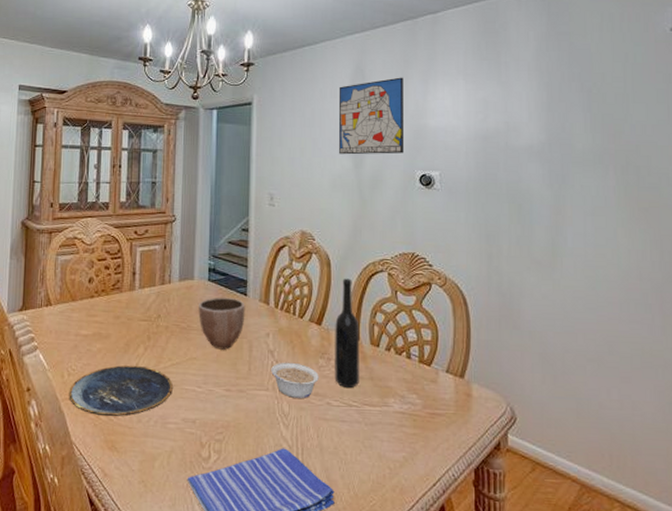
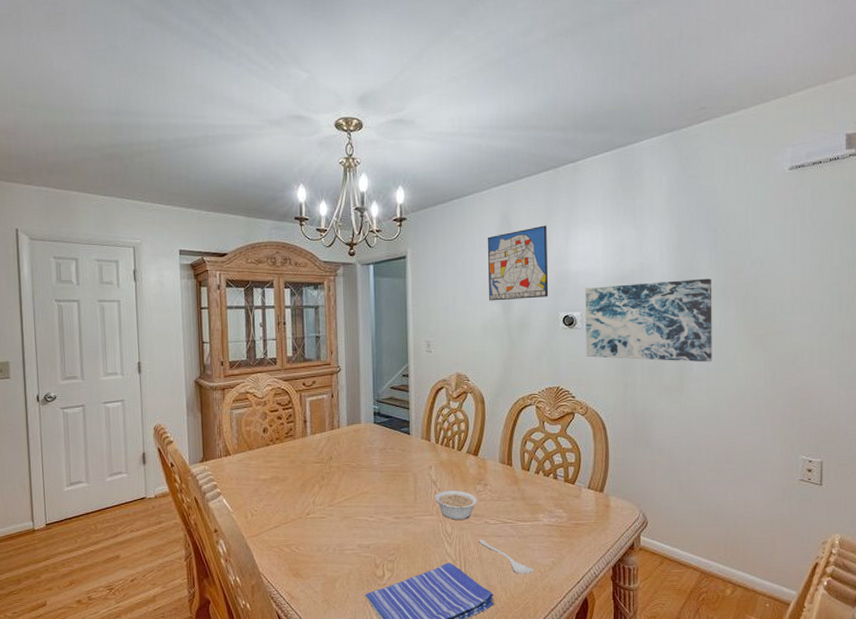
plate: present [69,365,173,417] -> none [253,502,347,549]
decorative bowl: present [198,297,245,350] -> none [367,437,409,483]
spoon: none [320,423,383,469] -> present [479,539,535,574]
bottle: present [334,278,360,389] -> none [490,413,513,509]
wall art: none [445,142,589,236] -> present [585,278,712,363]

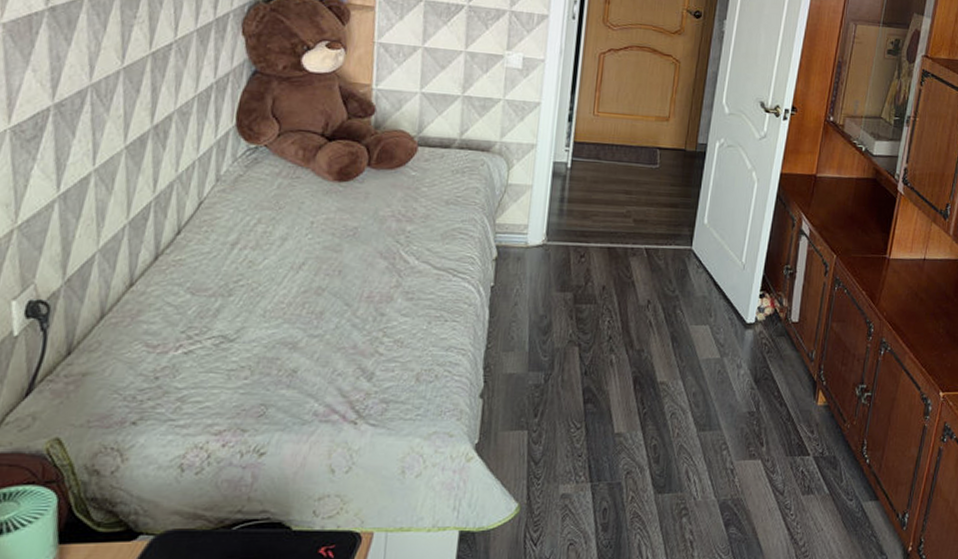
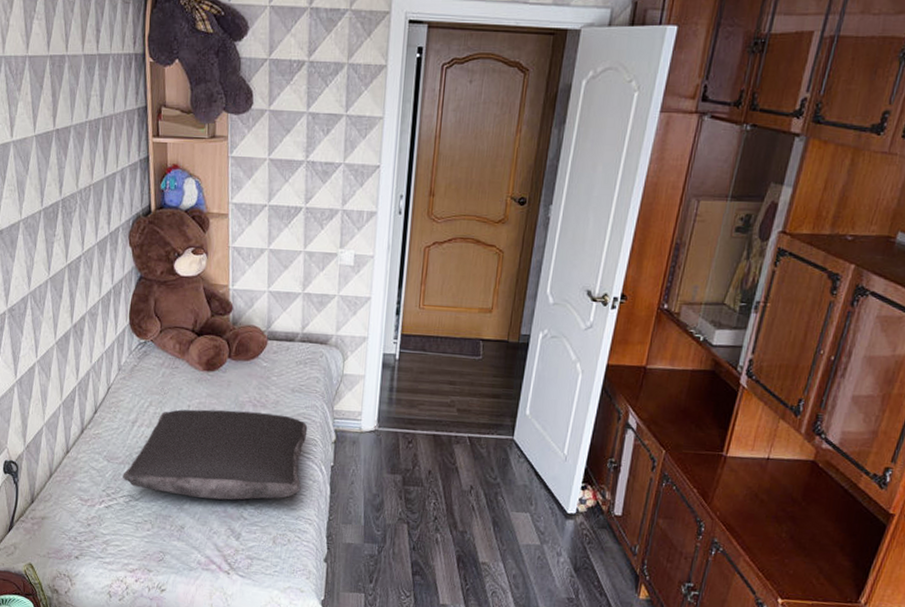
pillow: none [212,226,464,333] -> present [123,409,308,500]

============

* _Instruction_:
Make an exact copy of the data, leaving its pictures out.

* _Exercise response_:
plate: present [69,365,173,417] -> none [253,502,347,549]
decorative bowl: present [198,297,245,350] -> none [367,437,409,483]
spoon: none [320,423,383,469] -> present [479,539,535,574]
bottle: present [334,278,360,389] -> none [490,413,513,509]
wall art: none [445,142,589,236] -> present [585,278,712,363]

pillow: none [212,226,464,333] -> present [123,409,308,500]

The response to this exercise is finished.